▶ [What is expected]
Please read the text about two grandmothers and decide whether each statement below agrees with it: (a) the grandmother who was an artist died when the writer was around four; (b) the writer has already received a copy of the uncle's published book; (c) the grandmother who married an archdeacon kept roses. Answer yes or no for each, and quote the deciding words of the text.

▶ [Exercise text]
##############################
My grandmother was a bit of a hardarse- both of them actually but in entirely different ways. 
One was an artist, slightly wild from wealth with an interesting family line that can be traced way back to Scottish nobility in the 1000's (but how far back is it really?), and an English side of her family was recorded in the Domesday book (Domus Dei Book- what a subject, and how far back was THAT really?). 
She died when I was around four but I liked her because she smiled right in my eyes once and I've never forgotten that look. Deeply memorable.

The other grandmother was modest, educated, kept beautiful roses, married an archdeacon and was a seriously moralising victorian. 
Her side kept records dating from the 1600's through male heirs in a chest of documents/drawings/pictures/anecdotes etc., but- although recently compiled in to a published book by my uncle- I've not yet received my copy.

I learned more from the victorian-standards grandmother simply because she lived longer and;
 I quite simply rejected everything she said while she lived due to my expensive and extensive education. So did my mother, and so did I reject my mothers version too. So that's three generations, highly educated, blown to bits. I'm using my young daughter as an experiment in homeschooling- whether it changes that dynamic I'll know in about fifteen years.

Once our language had no written form, and I'm starting to see the wisdom in that.
There's something funny about the priest class writing the KJB, introducing modern English, wiping out the pagan/runic alphabet- effectively taking control and getting everyone literate on their phonetic terms.
##############################
▶ [The data]
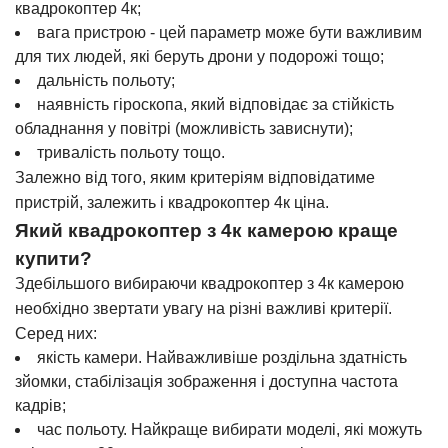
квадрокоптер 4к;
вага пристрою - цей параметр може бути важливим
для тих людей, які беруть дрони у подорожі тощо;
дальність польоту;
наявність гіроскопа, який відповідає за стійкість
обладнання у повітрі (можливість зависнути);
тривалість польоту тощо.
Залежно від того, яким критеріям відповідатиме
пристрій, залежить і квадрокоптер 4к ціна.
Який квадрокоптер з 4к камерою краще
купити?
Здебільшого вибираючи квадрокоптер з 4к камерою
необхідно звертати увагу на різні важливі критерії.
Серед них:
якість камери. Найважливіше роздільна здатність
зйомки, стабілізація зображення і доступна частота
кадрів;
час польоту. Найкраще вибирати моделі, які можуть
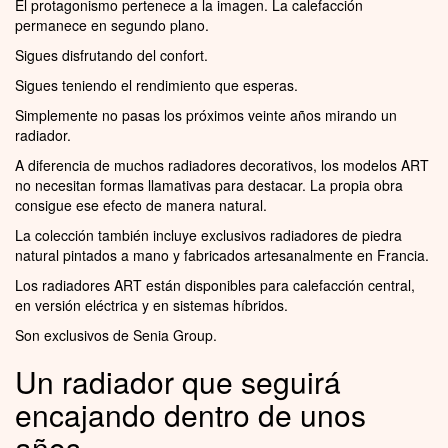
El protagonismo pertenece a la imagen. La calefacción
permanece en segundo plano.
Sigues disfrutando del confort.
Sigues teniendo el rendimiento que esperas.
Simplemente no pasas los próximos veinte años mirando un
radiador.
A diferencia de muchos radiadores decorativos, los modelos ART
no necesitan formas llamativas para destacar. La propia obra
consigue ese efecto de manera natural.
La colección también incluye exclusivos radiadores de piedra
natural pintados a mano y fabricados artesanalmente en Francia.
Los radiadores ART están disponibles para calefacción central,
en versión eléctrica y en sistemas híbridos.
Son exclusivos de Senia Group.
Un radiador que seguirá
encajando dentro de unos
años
##############################
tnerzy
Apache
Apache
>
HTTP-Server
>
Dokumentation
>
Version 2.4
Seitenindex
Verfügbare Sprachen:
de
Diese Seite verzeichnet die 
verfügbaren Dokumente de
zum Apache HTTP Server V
##############################
▶ [Expected answer]
(a) Yes: "She died when I was around four"
(b) No: "I've not yet received my copy."
(c) Yes: "kept beautiful roses"